▶ _WORK INSTRUCTIONS_:
The required output is all lines below that contain the word "SQUARE".

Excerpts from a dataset
★ ★ ★ ★ ★ ★ ★

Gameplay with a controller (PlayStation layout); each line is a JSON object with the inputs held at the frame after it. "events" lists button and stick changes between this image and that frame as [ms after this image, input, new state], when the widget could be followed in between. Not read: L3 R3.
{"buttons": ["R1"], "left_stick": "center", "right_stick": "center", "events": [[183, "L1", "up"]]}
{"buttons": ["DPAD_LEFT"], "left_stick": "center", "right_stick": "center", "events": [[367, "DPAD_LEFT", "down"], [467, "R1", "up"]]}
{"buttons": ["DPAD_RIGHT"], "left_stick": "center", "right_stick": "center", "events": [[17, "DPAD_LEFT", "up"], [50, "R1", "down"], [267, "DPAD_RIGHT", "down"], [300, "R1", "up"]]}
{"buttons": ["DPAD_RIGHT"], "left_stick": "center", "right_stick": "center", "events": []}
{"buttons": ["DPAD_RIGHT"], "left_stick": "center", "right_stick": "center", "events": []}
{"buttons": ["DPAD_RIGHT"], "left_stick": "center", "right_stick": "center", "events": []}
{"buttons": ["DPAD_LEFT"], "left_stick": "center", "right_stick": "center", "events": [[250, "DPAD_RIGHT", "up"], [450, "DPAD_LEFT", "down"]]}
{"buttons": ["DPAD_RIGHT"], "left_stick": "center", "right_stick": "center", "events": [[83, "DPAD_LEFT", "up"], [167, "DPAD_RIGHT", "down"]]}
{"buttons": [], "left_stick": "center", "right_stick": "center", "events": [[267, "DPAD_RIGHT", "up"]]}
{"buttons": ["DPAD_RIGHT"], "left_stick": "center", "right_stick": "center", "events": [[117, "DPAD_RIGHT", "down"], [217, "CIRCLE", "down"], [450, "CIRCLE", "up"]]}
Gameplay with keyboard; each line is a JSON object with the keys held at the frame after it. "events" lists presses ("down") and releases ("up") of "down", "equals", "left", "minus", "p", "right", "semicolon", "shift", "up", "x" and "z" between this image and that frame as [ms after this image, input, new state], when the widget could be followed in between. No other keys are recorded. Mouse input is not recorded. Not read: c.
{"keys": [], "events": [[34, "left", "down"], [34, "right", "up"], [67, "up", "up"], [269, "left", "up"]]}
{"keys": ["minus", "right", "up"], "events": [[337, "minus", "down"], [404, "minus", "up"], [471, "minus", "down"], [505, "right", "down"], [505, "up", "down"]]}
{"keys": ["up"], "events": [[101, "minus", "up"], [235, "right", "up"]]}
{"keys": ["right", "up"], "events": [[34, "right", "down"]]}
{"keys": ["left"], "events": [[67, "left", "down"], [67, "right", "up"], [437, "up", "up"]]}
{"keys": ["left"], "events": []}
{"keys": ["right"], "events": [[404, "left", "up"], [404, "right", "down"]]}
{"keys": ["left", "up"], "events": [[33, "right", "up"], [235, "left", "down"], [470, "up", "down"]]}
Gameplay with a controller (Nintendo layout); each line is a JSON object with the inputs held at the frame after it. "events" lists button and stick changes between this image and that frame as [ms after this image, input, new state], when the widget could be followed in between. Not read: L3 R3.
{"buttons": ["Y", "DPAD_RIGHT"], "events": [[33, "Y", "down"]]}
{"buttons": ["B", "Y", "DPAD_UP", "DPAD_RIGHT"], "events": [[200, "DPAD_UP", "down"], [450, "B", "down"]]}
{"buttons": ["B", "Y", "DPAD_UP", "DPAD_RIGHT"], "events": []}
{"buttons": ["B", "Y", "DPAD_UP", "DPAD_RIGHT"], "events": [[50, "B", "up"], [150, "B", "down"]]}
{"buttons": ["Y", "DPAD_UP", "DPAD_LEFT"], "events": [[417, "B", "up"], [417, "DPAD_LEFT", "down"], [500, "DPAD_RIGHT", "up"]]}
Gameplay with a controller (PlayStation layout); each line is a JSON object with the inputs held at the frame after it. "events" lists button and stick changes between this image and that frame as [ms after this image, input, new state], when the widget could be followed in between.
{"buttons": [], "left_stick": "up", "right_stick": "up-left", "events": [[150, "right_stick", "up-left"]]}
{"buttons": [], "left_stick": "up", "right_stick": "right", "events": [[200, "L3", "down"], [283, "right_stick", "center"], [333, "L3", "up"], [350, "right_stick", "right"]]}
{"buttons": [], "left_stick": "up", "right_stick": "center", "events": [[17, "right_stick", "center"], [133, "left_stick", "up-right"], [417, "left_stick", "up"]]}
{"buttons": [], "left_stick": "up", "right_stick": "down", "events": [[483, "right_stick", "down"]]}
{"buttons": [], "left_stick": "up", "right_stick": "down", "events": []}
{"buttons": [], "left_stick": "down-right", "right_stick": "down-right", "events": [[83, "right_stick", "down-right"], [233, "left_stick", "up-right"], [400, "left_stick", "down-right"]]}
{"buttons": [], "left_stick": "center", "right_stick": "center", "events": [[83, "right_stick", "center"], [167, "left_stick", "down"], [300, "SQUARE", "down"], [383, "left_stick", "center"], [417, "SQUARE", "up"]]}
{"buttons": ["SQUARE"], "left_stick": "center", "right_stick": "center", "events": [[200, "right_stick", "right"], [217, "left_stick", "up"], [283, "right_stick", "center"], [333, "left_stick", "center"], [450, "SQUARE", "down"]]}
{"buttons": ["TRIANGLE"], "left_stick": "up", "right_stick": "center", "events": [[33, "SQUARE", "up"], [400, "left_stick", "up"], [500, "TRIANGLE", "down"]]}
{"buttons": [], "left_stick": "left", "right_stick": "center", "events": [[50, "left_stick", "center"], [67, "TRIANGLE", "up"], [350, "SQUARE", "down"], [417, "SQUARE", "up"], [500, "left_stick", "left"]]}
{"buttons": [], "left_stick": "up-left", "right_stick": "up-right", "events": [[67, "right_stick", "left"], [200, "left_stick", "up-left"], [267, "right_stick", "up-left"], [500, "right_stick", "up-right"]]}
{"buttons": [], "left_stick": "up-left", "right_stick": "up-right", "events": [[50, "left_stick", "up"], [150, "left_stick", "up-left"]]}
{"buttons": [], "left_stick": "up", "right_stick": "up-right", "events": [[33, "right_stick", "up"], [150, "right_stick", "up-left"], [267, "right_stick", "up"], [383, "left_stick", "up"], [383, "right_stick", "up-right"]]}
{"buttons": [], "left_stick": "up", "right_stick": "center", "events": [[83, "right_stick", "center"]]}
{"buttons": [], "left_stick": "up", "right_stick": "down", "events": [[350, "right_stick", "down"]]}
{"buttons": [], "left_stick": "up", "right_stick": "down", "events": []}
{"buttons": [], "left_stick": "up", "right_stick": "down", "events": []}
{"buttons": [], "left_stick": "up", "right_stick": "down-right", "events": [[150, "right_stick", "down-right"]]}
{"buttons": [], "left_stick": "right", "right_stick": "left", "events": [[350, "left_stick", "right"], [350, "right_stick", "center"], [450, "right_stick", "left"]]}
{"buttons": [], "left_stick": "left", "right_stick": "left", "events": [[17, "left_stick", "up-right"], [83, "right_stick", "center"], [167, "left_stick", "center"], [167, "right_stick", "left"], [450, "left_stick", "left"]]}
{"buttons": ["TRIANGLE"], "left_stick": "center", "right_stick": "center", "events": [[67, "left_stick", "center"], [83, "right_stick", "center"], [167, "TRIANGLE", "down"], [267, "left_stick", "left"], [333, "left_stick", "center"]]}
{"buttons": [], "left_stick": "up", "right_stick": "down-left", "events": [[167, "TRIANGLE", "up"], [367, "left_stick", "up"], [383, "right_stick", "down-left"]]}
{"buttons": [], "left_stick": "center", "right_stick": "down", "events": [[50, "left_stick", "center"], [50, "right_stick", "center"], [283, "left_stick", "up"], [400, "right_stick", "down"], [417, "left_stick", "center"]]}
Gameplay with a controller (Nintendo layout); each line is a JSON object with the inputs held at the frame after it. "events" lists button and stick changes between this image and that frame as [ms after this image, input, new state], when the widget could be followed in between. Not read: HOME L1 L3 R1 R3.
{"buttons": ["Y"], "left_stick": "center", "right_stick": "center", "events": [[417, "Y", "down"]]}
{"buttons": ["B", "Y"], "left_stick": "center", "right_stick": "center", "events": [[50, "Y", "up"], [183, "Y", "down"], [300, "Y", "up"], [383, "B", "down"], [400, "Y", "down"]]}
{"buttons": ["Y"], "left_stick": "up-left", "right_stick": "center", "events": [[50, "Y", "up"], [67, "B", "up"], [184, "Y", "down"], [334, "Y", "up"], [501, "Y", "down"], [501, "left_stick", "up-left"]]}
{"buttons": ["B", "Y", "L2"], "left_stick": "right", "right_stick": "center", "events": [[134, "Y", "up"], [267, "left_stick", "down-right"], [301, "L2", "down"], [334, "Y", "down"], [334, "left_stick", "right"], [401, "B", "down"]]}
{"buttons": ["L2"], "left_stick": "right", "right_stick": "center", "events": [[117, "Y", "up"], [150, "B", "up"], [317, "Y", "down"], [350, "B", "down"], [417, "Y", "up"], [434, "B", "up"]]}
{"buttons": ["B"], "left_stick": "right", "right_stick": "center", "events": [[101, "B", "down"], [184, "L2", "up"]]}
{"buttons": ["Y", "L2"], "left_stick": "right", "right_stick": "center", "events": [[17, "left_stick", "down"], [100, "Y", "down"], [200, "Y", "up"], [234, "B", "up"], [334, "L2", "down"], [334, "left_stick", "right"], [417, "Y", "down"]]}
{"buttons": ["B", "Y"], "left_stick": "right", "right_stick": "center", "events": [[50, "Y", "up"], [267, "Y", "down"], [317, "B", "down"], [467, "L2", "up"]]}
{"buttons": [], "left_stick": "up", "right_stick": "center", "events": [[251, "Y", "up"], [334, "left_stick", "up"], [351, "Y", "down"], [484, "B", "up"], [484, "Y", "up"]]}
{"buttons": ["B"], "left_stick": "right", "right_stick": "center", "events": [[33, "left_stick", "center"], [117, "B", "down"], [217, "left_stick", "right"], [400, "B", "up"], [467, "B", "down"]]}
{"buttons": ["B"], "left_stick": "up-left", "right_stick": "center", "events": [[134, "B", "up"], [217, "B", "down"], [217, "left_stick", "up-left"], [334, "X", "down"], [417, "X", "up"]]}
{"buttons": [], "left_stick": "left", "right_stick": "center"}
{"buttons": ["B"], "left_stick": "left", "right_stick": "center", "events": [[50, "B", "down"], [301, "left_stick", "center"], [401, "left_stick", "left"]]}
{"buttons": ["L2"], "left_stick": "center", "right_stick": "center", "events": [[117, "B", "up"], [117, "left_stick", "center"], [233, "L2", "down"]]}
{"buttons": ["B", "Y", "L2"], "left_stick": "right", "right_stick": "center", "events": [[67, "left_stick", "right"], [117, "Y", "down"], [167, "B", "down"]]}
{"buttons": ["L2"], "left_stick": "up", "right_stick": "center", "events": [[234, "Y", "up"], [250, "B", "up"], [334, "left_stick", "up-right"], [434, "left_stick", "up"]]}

★ ★ ★ ★ ★ ★ ★

▶ _TASK OUTPUT_:
{"buttons": [], "left_stick": "center", "right_stick": "center", "events": [[83, "right_stick", "center"], [167, "left_stick", "down"], [300, "SQUARE", "down"], [383, "left_stick", "center"], [417, "SQUARE", "up"]]}
{"buttons": ["SQUARE"], "left_stick": "center", "right_stick": "center", "events": [[200, "right_stick", "right"], [217, "left_stick", "up"], [283, "right_stick", "center"], [333, "left_stick", "center"], [450, "SQUARE", "down"]]}
{"buttons": ["TRIANGLE"], "left_stick": "up", "right_stick": "center", "events": [[33, "SQUARE", "up"], [400, "left_stick", "up"], [500, "TRIANGLE", "down"]]}
{"buttons": [], "left_stick": "left", "right_stick": "center", "events": [[50, "left_stick", "center"], [67, "TRIANGLE", "up"], [350, "SQUARE", "down"], [417, "SQUARE", "up"], [500, "left_stick", "left"]]}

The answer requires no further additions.